Tatlı Küçük Yalancılar: Alışkanlıklarınızın dışına çıkmaya hazır mısınız?
06 Temmuz 2015
Tatlı, kötü kızlar
Ece Tabakoğlu
Son birkaç günüm, fragmandan kulağımda kaldığı kadarıyla “hangi mum yanar yatsıya kadar bla bla tutulur mu sırlar hiç ölene kadar hım hım tatlı küçük yalancılar” diye mırıldanarak geçtikten sonra beraberliğimizin uzun soluklu olacağını düşündüğüm Tatlı Küçük Yalancılar’ın ilk bölümünün karşına geçtim. Belirtmek isterim ki orijinal versiyonu Pretty Little Liar’sı hiç izlemediğim için de hikâyeye ve karakterlere tamamen ilk bölüm çıplaklığında baktım.
İlk bölümlerin, melodram ve ya romantik komedi fark etmeksizin yüksek bir açılış sahnesi ile ‘merhaba’ denmesini her zaman çok severim. İnsanı başka kanala kaçacağı varsa da yerine mıhlar, gözlerini ekrana kitler. Bu sefer zaten kaçmaya niyetim yoktu ama Açelya’nın acımasız şakası hem süper bir başlangıç yaptı hem de Açelya’nın bu tarz oyunlardan nasıl zevk aldığını gösterdi.
2012 yazında 40 dakikalık bölümleri ile farklı bir iş olan polisiye drama Çıplak Gerçek’te kayıp kız Hazal olarak tanıdığım Beste Kökdemir bu kez de kayıp kız Açelya olarak karşımdaydı. Yüzünde acayip şekilde harmanladığı hem katil hem maktul, hem suçlu hem masum ifadeden dolayı Hazal’ken de verdiği tekinsiz havayı Açelya olarak muhafaza etmiş üzerine çok daha fazlasını koymuştu. Janset ve Toprak kardeşlere yaptığı kötülük ile net kötü biri olduğuna emin olduğum Açelya’yı yine de bir şekilde sevdim.
Açelya gibi diğer dört kızımızın da pek masum tipler olmaması benim bu ekibi iyice sevmeme ve onları izlemek için merak etmeme neden oldu.

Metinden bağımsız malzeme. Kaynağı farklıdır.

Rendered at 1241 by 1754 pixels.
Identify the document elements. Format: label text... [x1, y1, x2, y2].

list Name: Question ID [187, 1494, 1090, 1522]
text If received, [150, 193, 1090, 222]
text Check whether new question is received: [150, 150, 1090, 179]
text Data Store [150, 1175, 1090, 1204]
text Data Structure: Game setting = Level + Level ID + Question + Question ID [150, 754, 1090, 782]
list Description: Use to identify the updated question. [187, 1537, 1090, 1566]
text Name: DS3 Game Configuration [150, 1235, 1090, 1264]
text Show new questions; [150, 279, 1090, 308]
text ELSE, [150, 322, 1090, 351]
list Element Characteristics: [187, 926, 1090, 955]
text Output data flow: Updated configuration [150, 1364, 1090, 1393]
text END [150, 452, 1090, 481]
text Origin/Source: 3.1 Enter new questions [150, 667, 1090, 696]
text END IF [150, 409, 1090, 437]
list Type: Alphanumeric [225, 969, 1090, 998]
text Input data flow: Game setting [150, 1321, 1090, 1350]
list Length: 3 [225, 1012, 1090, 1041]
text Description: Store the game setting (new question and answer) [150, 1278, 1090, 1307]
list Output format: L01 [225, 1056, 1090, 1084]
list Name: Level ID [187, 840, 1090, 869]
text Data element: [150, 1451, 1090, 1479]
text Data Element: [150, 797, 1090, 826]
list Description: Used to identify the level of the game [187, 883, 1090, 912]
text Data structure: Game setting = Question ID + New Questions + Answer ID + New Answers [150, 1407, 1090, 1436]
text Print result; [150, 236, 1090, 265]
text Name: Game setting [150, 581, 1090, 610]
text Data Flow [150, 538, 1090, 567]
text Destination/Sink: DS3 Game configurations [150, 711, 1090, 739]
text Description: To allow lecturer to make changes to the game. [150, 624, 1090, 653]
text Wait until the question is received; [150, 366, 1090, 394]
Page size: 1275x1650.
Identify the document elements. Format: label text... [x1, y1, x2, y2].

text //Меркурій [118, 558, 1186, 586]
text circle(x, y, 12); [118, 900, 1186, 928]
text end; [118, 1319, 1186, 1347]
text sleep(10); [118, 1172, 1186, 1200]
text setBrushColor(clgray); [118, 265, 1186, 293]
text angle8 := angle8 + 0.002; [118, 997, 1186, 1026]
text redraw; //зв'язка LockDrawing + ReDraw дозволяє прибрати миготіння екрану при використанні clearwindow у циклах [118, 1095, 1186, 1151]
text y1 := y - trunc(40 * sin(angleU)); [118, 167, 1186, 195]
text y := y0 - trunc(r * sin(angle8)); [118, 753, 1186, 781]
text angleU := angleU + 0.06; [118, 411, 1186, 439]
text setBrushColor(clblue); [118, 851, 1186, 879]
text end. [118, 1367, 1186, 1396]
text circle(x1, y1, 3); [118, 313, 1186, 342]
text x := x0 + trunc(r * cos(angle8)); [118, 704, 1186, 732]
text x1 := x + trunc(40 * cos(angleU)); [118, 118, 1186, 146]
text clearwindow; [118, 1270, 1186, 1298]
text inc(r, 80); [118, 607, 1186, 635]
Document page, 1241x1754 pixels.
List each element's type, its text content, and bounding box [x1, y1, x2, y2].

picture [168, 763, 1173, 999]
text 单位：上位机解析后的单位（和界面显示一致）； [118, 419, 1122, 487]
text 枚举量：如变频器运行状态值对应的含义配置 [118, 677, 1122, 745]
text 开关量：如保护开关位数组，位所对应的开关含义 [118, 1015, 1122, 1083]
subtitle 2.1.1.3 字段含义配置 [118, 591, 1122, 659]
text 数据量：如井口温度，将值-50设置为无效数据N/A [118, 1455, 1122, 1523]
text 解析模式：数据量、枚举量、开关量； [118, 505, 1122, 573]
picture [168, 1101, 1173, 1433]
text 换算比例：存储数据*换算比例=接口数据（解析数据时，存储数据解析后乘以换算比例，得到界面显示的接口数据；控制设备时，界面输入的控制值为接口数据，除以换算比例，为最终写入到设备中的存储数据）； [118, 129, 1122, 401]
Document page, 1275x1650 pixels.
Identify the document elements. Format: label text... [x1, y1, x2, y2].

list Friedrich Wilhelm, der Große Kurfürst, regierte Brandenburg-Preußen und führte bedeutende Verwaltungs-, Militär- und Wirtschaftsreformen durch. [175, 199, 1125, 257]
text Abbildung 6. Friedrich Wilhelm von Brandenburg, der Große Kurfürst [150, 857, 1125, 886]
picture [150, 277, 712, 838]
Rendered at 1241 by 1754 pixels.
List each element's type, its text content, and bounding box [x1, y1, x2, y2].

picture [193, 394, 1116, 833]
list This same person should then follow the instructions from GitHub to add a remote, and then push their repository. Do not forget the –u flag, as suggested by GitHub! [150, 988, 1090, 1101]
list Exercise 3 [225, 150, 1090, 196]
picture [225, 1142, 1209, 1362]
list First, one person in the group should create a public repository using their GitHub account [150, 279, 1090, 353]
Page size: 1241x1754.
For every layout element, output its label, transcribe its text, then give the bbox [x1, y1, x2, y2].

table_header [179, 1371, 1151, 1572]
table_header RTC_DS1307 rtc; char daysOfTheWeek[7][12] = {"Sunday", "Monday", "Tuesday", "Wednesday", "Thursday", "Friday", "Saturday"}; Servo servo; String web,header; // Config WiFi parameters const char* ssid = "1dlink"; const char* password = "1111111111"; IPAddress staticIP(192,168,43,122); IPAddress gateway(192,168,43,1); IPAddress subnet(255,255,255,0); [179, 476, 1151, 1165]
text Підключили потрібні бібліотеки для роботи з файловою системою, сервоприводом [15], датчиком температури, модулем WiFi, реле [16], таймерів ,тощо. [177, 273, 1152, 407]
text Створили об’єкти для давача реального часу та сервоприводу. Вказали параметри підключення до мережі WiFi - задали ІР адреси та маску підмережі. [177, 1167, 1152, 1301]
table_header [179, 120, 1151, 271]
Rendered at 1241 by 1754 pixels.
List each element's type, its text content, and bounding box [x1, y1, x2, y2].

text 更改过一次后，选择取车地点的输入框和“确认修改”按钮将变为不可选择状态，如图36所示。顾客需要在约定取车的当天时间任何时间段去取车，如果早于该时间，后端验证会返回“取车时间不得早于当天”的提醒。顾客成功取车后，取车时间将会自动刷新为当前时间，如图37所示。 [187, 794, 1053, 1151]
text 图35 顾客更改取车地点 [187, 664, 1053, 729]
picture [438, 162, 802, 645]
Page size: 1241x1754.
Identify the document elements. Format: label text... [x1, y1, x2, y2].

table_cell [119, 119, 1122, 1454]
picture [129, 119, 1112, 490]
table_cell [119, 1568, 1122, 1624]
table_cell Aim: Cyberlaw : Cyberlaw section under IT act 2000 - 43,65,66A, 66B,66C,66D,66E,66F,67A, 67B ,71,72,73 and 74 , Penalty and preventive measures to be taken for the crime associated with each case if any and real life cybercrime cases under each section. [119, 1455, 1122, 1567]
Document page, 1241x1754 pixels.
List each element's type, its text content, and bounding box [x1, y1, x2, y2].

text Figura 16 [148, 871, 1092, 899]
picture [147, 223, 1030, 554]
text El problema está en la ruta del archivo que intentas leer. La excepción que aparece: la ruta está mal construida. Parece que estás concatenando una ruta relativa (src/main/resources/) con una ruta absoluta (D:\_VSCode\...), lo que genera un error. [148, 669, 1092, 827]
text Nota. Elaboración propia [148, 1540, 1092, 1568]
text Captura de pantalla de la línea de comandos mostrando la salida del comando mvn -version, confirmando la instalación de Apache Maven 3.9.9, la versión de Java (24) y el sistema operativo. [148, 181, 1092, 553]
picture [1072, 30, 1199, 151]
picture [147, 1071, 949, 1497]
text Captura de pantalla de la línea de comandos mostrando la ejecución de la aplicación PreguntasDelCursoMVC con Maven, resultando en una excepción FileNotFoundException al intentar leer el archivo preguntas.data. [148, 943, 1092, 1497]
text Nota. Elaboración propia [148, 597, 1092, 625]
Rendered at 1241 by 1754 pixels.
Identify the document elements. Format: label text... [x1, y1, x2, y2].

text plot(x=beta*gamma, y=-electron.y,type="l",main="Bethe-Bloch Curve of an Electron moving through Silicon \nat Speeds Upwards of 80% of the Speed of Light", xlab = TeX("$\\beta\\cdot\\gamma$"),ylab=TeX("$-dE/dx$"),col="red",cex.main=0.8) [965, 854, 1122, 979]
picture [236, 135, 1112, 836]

Düşünün ki saf görünümlü, en zayıf halka Ebru bile hırsızlık yapabilecek bir alt yapıya sahip. İçlerinden en iyi kalplisi Hande’nin kilolarıyla ilgili saplantısının da derin konular açacağını tahmin ediyorum. Ama benim favorim Selin oldu. Serinkanlı ve asil duruşu, tam ne hissettiğini belli etmeyen demir kadın halleri ve cesareti ile bende onu daha yakından tanıma isteği uyandırdı. Hele bir de annesini idol kadınlarımdan Tülay Günal’ın canlandırdığını düşünürsek, dikkatimi en çok Selin’in ev ahalisinin çektiğini söylerim.
Tatlı Küçük Yalancılar’da o kadar çok gizem, olay örgüsü var ki ilk bölüme pek fazla aşk denklemleri yazılmamış. Selin’in ablasının nişanlısı ile olan rahatsız edici ilişkisi dışında Aslı ve Eren flörtleşmesi olmasa aşk namına bir şey izleyemeyecektik. Ancak beş ana kadın karakterli bir dizide bulunmaz Hint kumaşı pozisyonundaki biricik jönümüz Eren’i hemen Aslı’ya yar edemedim. İlerleyen bölümlerde ilişkilerde daha büyük kesişmeler çatışmalar yaşanmasını beklediğimden bu konuya şimdilik çok kafa yormadan izledim.
Orijinalini hiç bilmediğimden nasıl uyarlanmış, ne kadar uyarlanmamış bilmiyorum ama Tatlı Küçük Yalancılar, ilk bölümü süper sürükleyici ve delice sonrasını merak ettiren bir dizi olmuş. Ama hepsinden öte oyunculukları ve rejisi ile özenilmiş bir iş olmuş. Umarım orjinalinin ötesine geçer, uzunca bir süre "A kim?" diye kulisler yaparız.